Projects in Statistical Stylistics

         Teachers who have the time might want to have their students, either individually or in small groups, do a project in statistical stylistics. Each individual (or group) should select at least three or four passages (approximately 250 words long) from one specific newspaper, magazine, journal, or book. The students should analyze these passages for words per main clause and for subordinate clauses per main clause, and then calculate the averages for their chosen publication. Brief written reports on the results can be shared with the class. The students can then be asked to study the results and write an essay on what they found. What they will find, in all probability, is that there are differences in the numbers, differences that reflect, among other things, writing aimed at different audiences.

Style

        In addition to sentence-combining and de-combining exercises to increase the flexibility of students' writing, teachers might want to rewrite short literary passages, changing the clause structure. Then give students both versions, and ask them which was the original, and, of course, why. The following, for example, are two versions of the same passage from Dickens:

        Although it was the best of times, it was also the worst of times. It was the age of wisdom, while it was the age of foolishness. It was the epoch of belief, but it was simultaneously the epoch of incredulity. It was the season of Light, while being the season of Darkness. It was the spring of hope and the winter of despair. Although we had everything before us, we had nothing before us. We were all going direct to Heaven. We were all going direct the other way. Iin short, the period was like the present period. Some of its noisiest authorities insisted on its being received, for good or for evil, in the superlative degree of comparison only.

▶ _DATASET EXTRACT_:
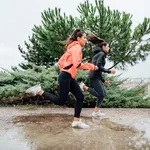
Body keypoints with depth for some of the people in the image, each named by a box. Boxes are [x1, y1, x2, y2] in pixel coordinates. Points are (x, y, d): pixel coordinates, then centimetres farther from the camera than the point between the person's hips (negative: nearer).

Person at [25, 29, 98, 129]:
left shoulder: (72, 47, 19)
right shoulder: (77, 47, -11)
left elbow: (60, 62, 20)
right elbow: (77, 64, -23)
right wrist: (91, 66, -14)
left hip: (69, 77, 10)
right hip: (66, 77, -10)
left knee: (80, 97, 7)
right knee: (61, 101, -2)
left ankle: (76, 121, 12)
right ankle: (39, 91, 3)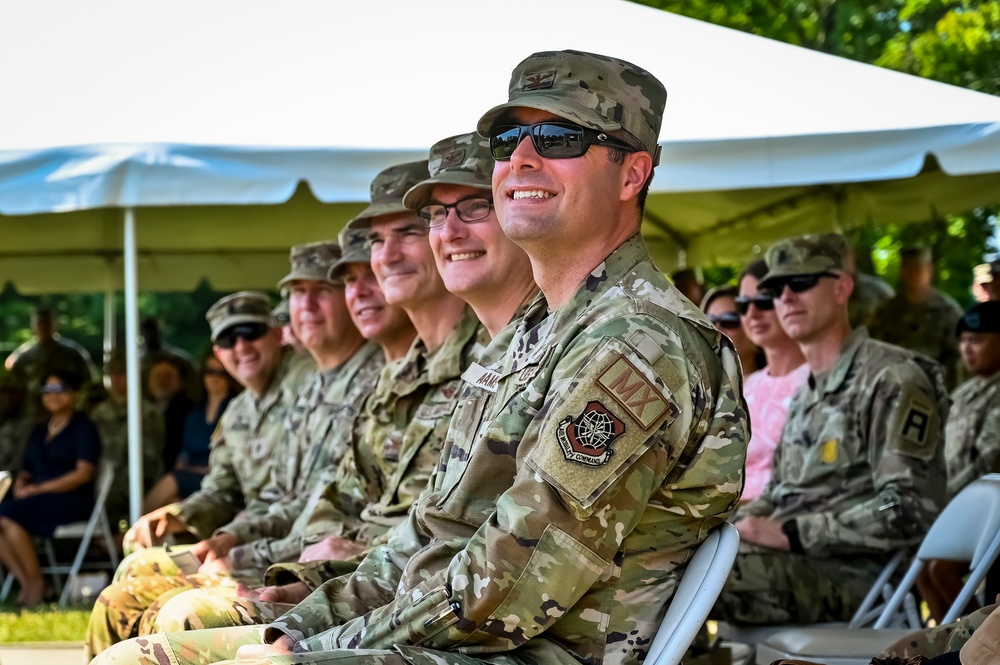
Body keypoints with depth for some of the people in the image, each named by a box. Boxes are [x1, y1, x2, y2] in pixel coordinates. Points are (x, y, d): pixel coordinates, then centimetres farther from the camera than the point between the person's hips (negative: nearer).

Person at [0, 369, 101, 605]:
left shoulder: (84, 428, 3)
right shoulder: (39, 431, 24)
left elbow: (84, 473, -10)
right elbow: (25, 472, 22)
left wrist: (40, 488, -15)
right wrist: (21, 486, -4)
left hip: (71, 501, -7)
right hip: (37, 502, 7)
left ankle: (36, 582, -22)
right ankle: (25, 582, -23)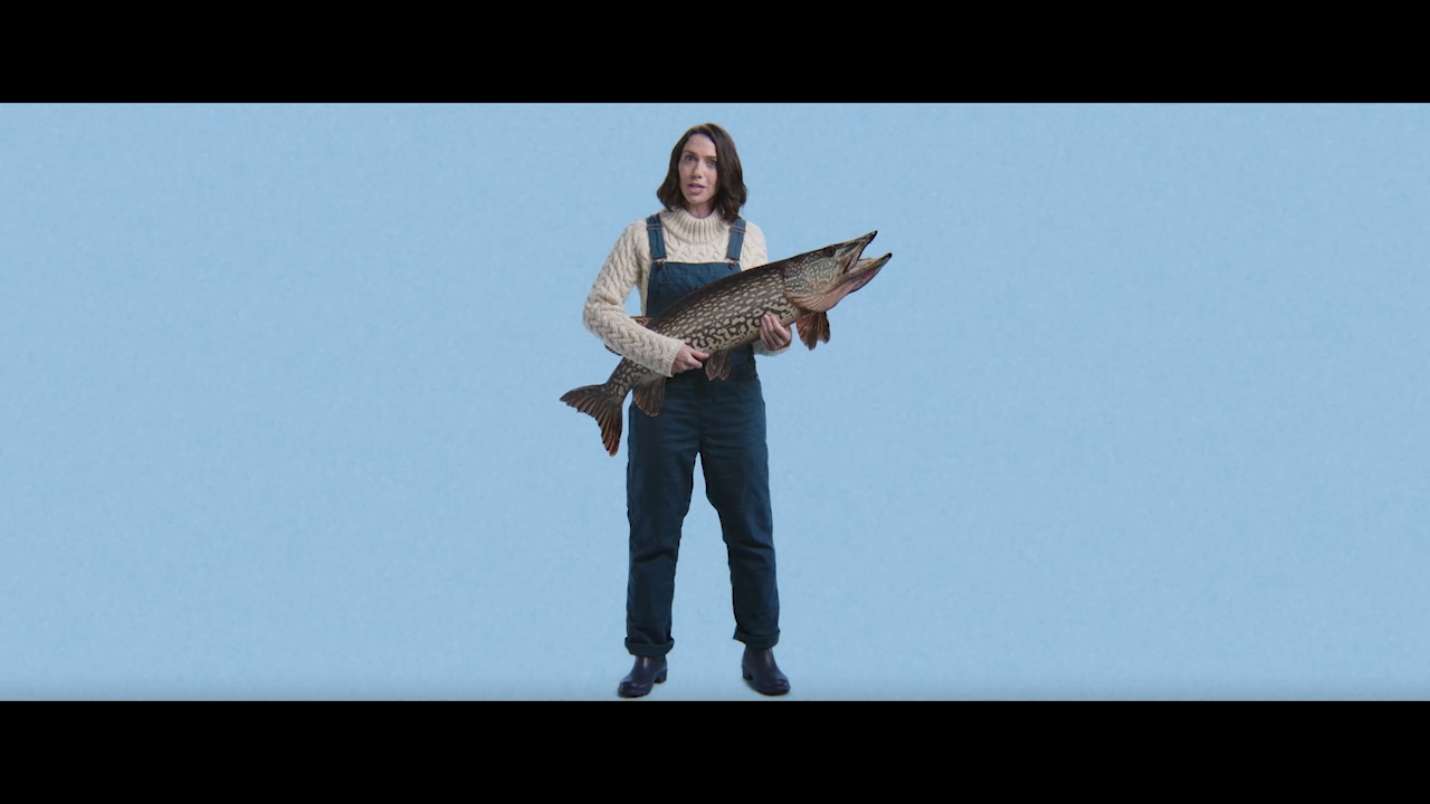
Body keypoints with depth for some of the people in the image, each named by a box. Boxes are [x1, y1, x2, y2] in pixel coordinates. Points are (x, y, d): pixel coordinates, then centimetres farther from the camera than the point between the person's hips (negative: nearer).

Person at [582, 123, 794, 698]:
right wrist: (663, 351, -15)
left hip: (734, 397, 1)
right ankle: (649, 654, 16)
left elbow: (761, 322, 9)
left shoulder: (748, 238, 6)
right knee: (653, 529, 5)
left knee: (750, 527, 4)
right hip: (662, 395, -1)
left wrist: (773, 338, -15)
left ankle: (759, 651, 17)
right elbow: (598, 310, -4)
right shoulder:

▶ _AIM OF THE EXERCISE_:
Copy word for word the part of the page text on statistical stylistics that begins at the words "Projects in Statistical" and stops after "at different audiences.".

▶ _ANSWER SPACE_:
Projects in Statistical Stylistics

         Teachers who have the time might want to have their students, either individually or in small groups, do a project in statistical stylistics. Each individual (or group) should select at least three or four passages (approximately 250 words long) from one specific newspaper, magazine, journal, or book. The students should analyze these passages for words per main clause and for subordinate clauses per main clause, and then calculate the averages for their chosen publication. Brief written reports on the results can be shared with the class. The students can then be asked to study the results and write an essay on what they found. What they will find, in all probability, is that there are differences in the numbers, differences that reflect, among other things, writing aimed at different audiences.